Cons: - Violates D2: 3NF + SCD2 is verbose, inconsistent across tables, and history is bolted on per-table rather than methodology-level. - Violates D3: parallel load is hard because foreign keys force serial order. - Violates D4: streaming into a 3NF EDW is awkward — every late-arriving key violates a FK constraint. - Schema change cost is high: renaming a single source column can require migrations across many normalized tables.

DV's hub/link/sat decomposition is essentially a 3NF refactor where the integration semantics are pushed into the table type (hub = entity, link = relationship, sat = attribute group), giving you the integration benefit and parallel/idempotent loads and uniform history.


Option 5 — Anchor Modeling

6NF attribute-per-table methodology with bi-temporal history.

Pros: - Theoretically the cleanest history model (bi-temporal). - Even more granular than DV.

Cons: - Violates D7 hard: tooling ecosystem is small (no dbt-equivalent macro package with broad community). - Query cost on 6NF is high; every consumer needs a join layer. - Violates D5: dialect-specific implementations are sparse. - Team skill availability is near zero industry-wide.

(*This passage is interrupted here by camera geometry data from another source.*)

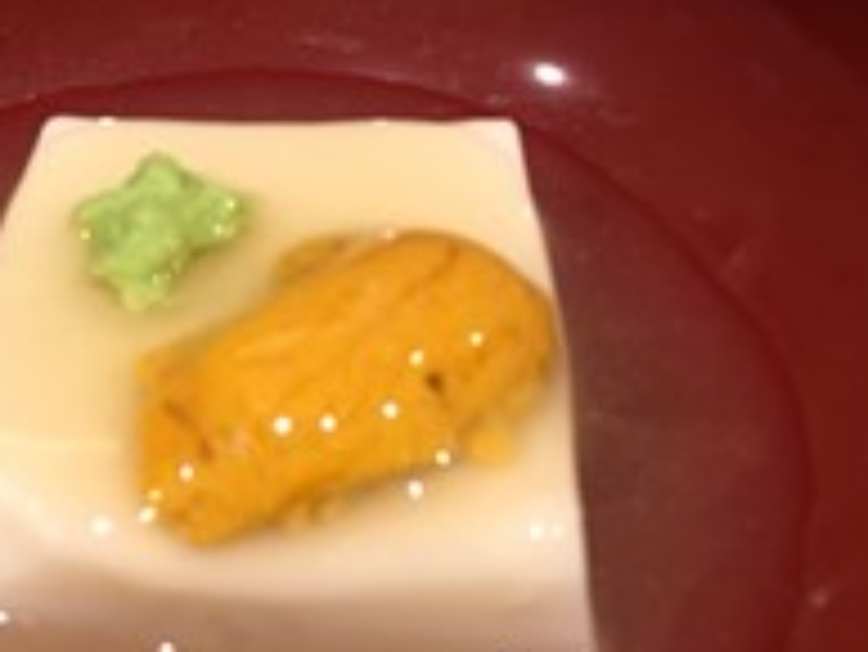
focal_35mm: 60
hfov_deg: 31.7
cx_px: 243
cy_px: 373
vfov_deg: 24.4
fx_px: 1505
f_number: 2.2
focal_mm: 4.15
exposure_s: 1/15
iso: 100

Anchor Modeling is academically attractive but pragmatically isolated. Adoption cost outweighs the marginal history-modeling benefit over DV's satellites.


Option 6 — Medallion (bronze/silver/gold) without methodology

Storage layering convention from Databricks; no opinionated modeling rules within each layer.

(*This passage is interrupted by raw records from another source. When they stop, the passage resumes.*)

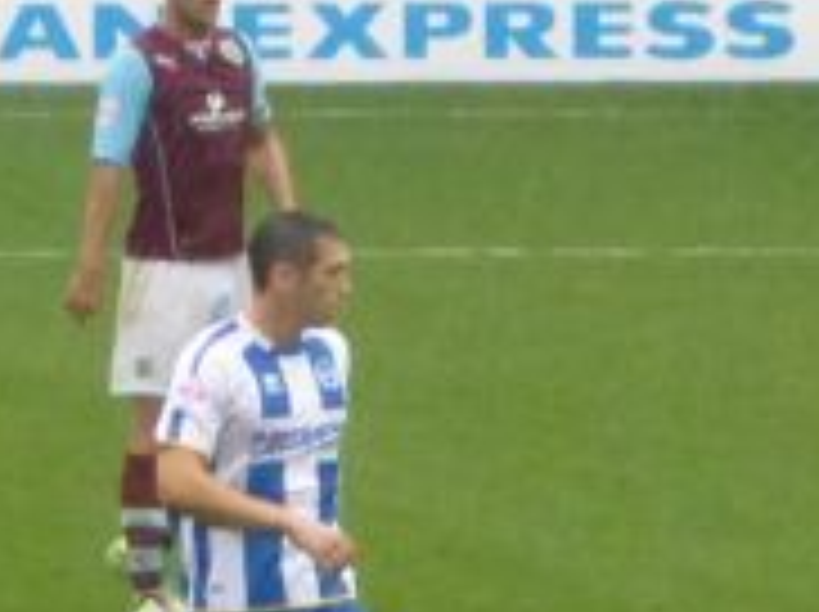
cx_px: -562
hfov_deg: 1.5
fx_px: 31071
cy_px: 176
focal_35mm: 1315
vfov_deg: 1.1
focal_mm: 35.6
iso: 800
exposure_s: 1/320
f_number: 5.5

Pros: - Familiar from lakehouse contexts. - No methodology learning curve.

Cons: - Violates D1: bronze/silver/gold tells you where data lives, not how it's modeled. Without a methodology, "silver" devolves into whatever-shape-the-pipeline-emits. - Violates D2: history is per-table convention, not methodology rule. - Violates D8: this isn't a methodology, it's a folder structure. The actual modeling discipline is still missing.

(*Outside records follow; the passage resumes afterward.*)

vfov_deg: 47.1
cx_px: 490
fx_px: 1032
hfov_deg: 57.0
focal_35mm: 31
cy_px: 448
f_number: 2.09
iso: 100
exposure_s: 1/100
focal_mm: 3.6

Medallion layers are compatible with DV — bronze ≈ stage, silver ≈ raw vault, gold ≈ marts — but they don't replace the need for DV's modeling rules.


Positive Consequences

  • The discipline of "warehouse modeling" is owned by a clear three-agent team with MECE boundaries against the existing data roster.
  • Schema-on-write integration means a spoke can change its source shape without breaking downstream consumers — only the staging layer changes.
  • Audit and history are guaranteed by methodology, not by per-project memory.
  • Streaming and graph projection are explicit first-class load/serve shapes, not "we'll figure it out."
  • The model spec format becomes a contract that travels with the spoke; the generator emits DDL + dbt stubs deterministically.
  • Multi-dialect: the same model spec produces working DDL on Snowflake, Postgres, and BigQuery.

Negative Consequences

  • Team must invest in DV literacy. Mitigated by patterns.md + 3 agents.
  • The model spec format and generator are new artifacts to maintain. Mitigated by keeping the spec minimal.
  • Business vault virtualization vs materialization decisions are non-trivial per case. The architect agent owns this judgment.
  • ARC-ADR-009 — Canonical Data Model (Arrow). DV consumes this contract.
  • ARC-ADR-016 — Ontology representation. The graph mart projection follows these reification rules.
  • ARC-ADR-022 — Event bus bridges. The streaming load path consumes this.
  • ARC-ADR-023 — Container tiering. Warehouse engines run as platform tier.

Open questions (deferred)

  • Vendor DV tools (WhereScape, Vaultspeed, BimlFlex) — re-evaluate at Phase 4 of the adoption roadmap if dbt-macro maintenance becomes the bottleneck.
  • Right-to-be-forgotten implementation: tombstone-link pattern is documented but not yet exercised against a regulatory request. Spike when the first PII-bearing raw vault lands.
  • Bi-temporal queries (transaction time + valid time): DV handles transaction time natively via load_date; valid time is a business-vault effectivity-satellite pattern. Defer formal bi-temporal API until a use case demands it.